The controversial drug Laetrile has "now had its day in court" and the scientific evidence has shown, "beyond reasonable doubt," that it "doesn't work" in the treatment of cancer, a leading medical journal said today.

"The time has come to close the books on Laetrile," contended Dr. Arnold S. Relman, editor of the New England Journal of Medicine. He said that research had confirmed what many in the medical community had earlier suspected: "Laetrile can be considered neither effective nor safe."
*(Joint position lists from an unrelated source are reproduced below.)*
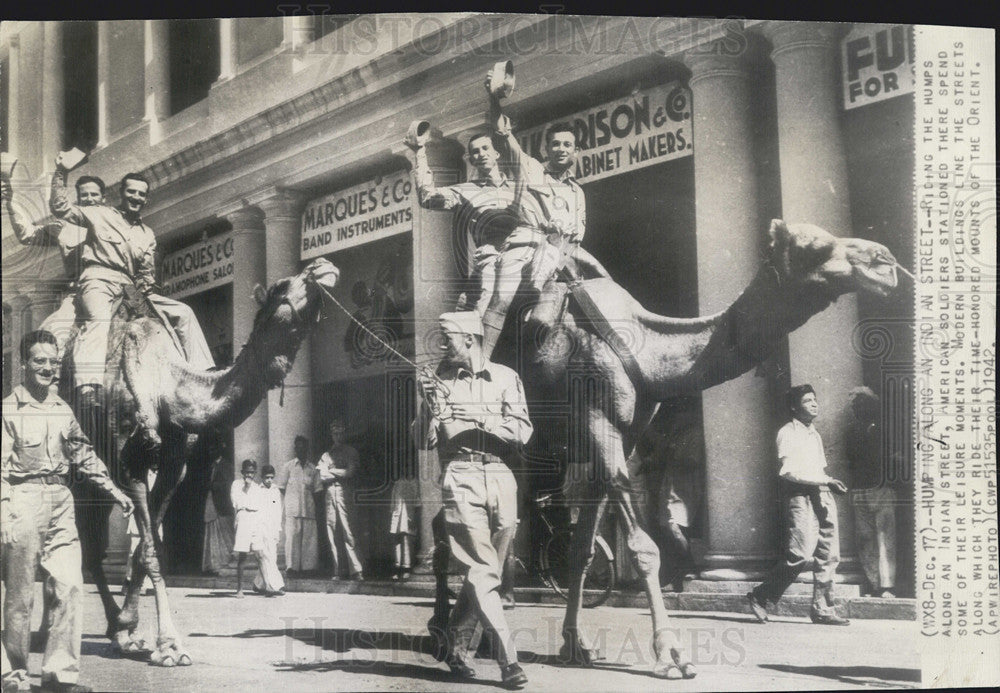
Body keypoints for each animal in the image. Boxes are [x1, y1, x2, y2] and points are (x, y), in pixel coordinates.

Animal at [66, 255, 342, 664]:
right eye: (282, 285)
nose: (321, 265)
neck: (166, 385)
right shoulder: (128, 464)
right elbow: (150, 549)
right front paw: (169, 645)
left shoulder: (172, 465)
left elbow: (147, 549)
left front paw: (130, 628)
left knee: (91, 543)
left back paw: (117, 629)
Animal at [496, 220, 904, 676]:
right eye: (811, 246)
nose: (886, 261)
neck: (649, 349)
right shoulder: (597, 416)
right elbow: (644, 549)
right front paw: (672, 653)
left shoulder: (618, 434)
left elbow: (582, 549)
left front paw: (577, 645)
His condemnation of the controversial drug, which has been widely used as an underground cancer treatment, is based on the negative results of a large-scale federal study published in this week's journal.

Researchers at prominent institutions concluded Laetrile is a "toxic drug that is not effective as a cancer treatment." They studied effects of the apricot-pit derivative in 178 advanced cancer patients.

Although the overall results were publicized at a scientific meeting last spring, the published findings emphasize the possible toxicity of Laetrile and warn patients about the "danger of cyanide poisoning" which could be lethal.

In a strongly worded editorial, Relman said, "no sensible person will want to advocate its further use and no state legislature should sanction it any longer."

Dr. Charles Moertel of the Mayo Clinic, who headed the study, also warned that the toxicity of oral preparations of Laetrile documented in the study, as well as the contamination of products received from manufacturers in Mexico, "must be considered by persons in state legislatures and the federal courts who are charged with protecting the public safety."

He said anyone still receiving Laetrile should be carefully monitored for increased levels of cyanide in the blood, a precaution, he said, Laetrile therapists have not commonly used.

Moertel noted that Laetrile "completely eclipsed any other unorthodox therapy ever used for any disease in our time" and that it has been legalized in 27 states. It is "also legal for use nationwide under a federal court order, which, although it has been reviewed by the United States Supreme Court, has not been reversed."